これは、俺の命が尽きた後も、茜が何一つ迷うことなく、自らの未来を歩み続けるための、詳細なマニュアルだった。
俺が死ねば、この世界で俺という存在を真に理解している者はいなくなる。茜は俺の死を乗り越えなければならない。その時、彼女の足元がぐらつかないよう、俺の愛を全て形にして残しておく必要があった。
俺がシャーペンを走らせていると、茜が静かに俺の席までやってきた。
「佐伯くん、まだいたの? 何か難しいことしてるの?」
茜は興味深そうに、俺のノートを覗き込もうとする。俺は反射的にノートを閉じ、その上に腕を乗せた。
「大したことじゃない。自分の進路の最終チェックだ」
「ふーん。佐伯くんは、本当に几帳面だよね。私なんか、志望校を決めるだけで精一杯なのに」
茜はそう言って、少し寂しそうに笑った。その笑顔に、俺の胸が締め付けられる。
「俺は、君の未来のために几帳面なんだ」
俺はそう答え、バッグから一つの封筒を取り出した。
「これを、君に渡しておきたい」
「え? 何これ?」
茜は戸惑いながら封筒を受け取る。その重みは、分厚い紙束が入っていることを示していた。
「これは、『未来のための特別口座』だ。これから、君が勉強に集中できるように、大学の受験料や、教材費はこれで全て賄える。君がアルバイトをする必要はない」
茜は信じられないものを見るように目を見開いた。
「どういうこと? 佐伯くんが、私に?」
「ああ。君の未来は、それだけの価値がある。だから、余計な心配をするな。これは、君が進路を叶えるための出資だと思ってくれ」
実際、その口座に入っているのは、俺が命の譲渡の代償とは別に、限られた時間で集めた全財産だ。俺が死ねば、金銭は無価値になる。しかし、茜の未来にとっては、何物にも代えがたい「希望」の資金になるはずだった。
「そんな、受け取れないよ! これは佐伯くんのお金だろう!」
茜は慌てて封筒を返そうとする。その拒絶の姿勢は、俺の孤独な献身を否定するものだった。
「受け取ってくれ、茜」
俺は初めて、『命の恩人』の立場を最大限に利用して、彼女に命令した。
「これは、君の未来のための俺の計画の一部だ。君が迷うことなく前に進むことが、俺の目的だ。もし受け取らないなら、俺は君の進路指導をやめる」
その言葉に、茜は息を詰まらせ、封筒を握りしめたまま俯いた。その小さな肩が震えている。

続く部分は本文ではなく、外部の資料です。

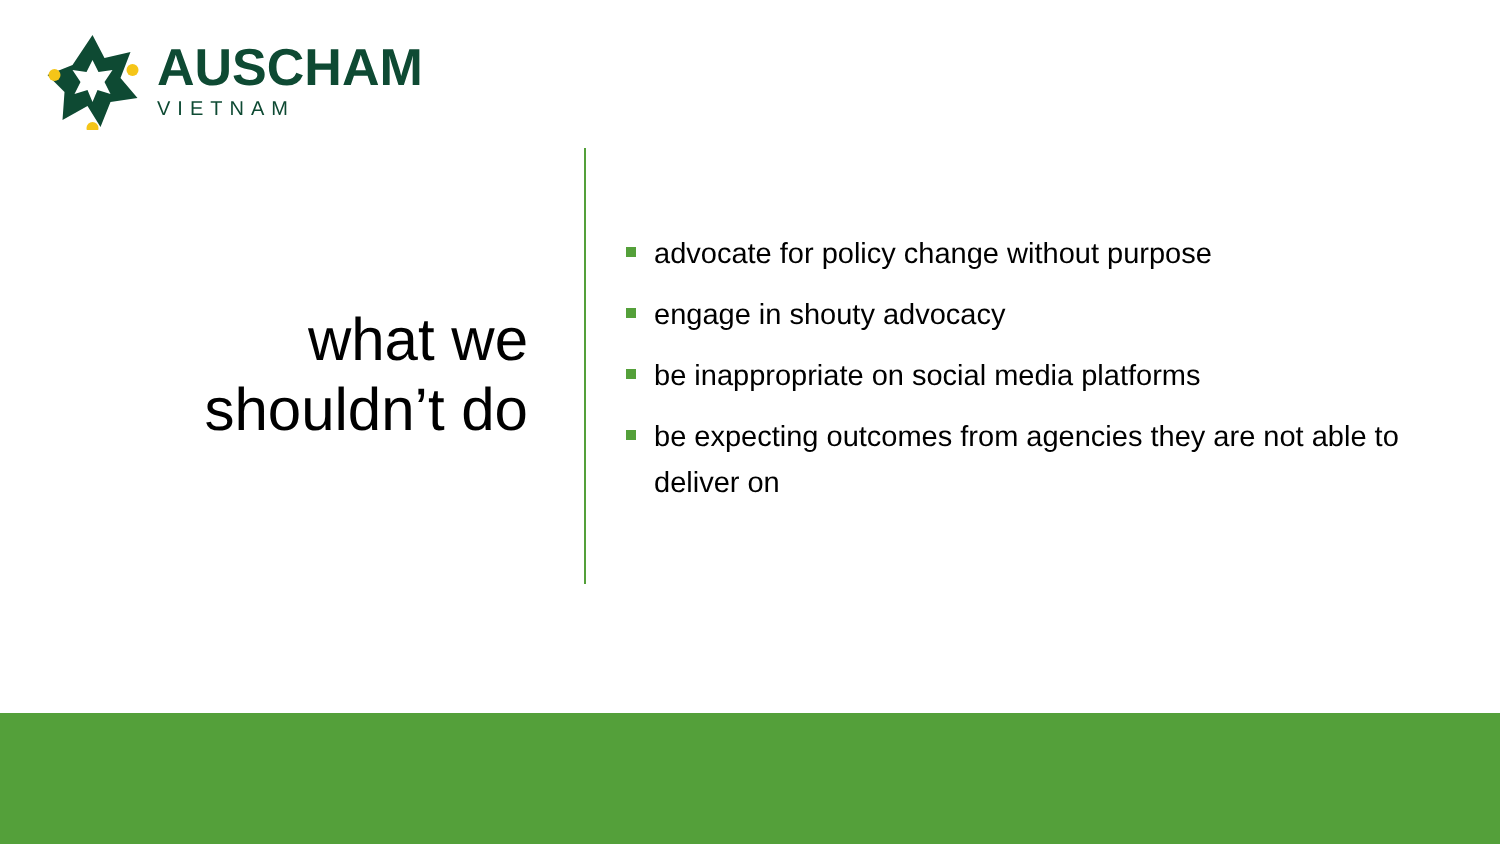AUSCHAM
VIETNAM
what we shouldn’t do
advocate for policy change without purpose
engage in shouty advocacy
be inappropriate on social media platforms
be expecting outcomes from agencies they are not able to deliver on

「……ずるいよ、佐伯くんは。いつも、私のためって言うから」
「そうだ。全ては君のためだ」
俺はそう言って、茜の頭にそっと手を置いた。彼女の髪の温かさが、手のひらに伝わる。
(俺の愛を、どうか償いとして受け取ってくれ)
茜は涙をこらえながら、静かに頷いた。
「分かった。私、このお金を無駄にしない。絶対、志望校に合格する。そして、私が成功したら、全部佐伯くんに返すから」
茜の言葉は、俺の十年という期限を知らないが故の、未来への約束だった。その未来は、俺が受け取ることはできない。しかし、その約束こそが、俺の残りの人生を照らす、唯一の希望だった。
俺の左手首の刻印は、その瞬間、静かに熱を帯びた。それは、代償の痛みではなく、愛の成就に近い、穏やかで強い熱だった。
俺の計画は、着実に最終局面へと向かっている。